• **Instructions to follow**
Return, from the listing below, each line where the word "Right" appears.

• **Exercise data**
[Start of Attachment]
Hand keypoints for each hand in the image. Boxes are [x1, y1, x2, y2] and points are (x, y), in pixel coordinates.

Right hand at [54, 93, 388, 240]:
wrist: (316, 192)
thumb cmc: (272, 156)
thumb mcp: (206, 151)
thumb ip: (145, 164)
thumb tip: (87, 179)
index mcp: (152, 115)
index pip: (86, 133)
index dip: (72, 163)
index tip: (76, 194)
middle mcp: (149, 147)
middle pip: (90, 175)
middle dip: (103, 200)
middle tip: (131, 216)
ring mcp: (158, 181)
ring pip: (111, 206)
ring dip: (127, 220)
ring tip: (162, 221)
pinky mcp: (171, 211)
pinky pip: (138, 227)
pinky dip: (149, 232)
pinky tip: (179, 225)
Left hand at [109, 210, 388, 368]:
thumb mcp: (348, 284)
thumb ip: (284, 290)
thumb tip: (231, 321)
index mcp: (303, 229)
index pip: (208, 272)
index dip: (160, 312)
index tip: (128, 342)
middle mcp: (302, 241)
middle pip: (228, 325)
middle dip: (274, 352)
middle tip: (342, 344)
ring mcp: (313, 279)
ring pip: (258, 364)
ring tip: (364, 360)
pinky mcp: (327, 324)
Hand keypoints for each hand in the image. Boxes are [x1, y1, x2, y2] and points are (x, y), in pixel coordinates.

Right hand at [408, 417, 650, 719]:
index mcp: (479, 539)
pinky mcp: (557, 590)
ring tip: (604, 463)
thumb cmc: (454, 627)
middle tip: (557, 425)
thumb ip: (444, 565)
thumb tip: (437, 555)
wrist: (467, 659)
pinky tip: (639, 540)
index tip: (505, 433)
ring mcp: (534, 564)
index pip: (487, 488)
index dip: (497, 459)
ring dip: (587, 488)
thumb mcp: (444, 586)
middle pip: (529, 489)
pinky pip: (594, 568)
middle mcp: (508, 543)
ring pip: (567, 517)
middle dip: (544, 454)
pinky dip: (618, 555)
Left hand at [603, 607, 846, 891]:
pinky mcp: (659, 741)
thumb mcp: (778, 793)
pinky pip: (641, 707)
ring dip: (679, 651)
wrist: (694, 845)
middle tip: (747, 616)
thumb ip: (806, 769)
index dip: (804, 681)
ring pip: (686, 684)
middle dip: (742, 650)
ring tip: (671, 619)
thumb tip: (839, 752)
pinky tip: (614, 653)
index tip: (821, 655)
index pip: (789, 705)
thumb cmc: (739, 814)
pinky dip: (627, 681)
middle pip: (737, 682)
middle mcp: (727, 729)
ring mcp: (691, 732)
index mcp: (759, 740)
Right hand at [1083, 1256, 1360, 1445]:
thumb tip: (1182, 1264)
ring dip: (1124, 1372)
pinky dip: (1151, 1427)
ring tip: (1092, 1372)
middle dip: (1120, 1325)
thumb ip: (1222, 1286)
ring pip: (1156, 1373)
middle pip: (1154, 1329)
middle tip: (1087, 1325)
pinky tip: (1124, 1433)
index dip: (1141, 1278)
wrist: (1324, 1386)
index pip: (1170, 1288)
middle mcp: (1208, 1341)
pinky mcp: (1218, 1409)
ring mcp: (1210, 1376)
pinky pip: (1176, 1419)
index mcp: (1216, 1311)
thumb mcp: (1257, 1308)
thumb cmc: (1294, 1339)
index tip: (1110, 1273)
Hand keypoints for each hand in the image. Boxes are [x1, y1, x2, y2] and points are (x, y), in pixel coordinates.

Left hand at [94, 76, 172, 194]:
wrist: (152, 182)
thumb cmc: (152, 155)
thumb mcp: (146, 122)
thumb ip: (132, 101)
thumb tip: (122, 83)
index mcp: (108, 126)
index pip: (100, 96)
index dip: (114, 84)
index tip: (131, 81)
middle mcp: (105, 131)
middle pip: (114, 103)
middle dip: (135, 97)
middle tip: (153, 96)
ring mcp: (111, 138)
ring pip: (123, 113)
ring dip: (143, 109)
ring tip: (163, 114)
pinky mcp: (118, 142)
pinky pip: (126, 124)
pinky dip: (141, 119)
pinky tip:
[End of Attachment]
• **Output of the exercise**
Right hand at [54, 93, 388, 240]:
Right hand at [408, 417, 650, 719]:
Right hand at [1083, 1256, 1360, 1445]:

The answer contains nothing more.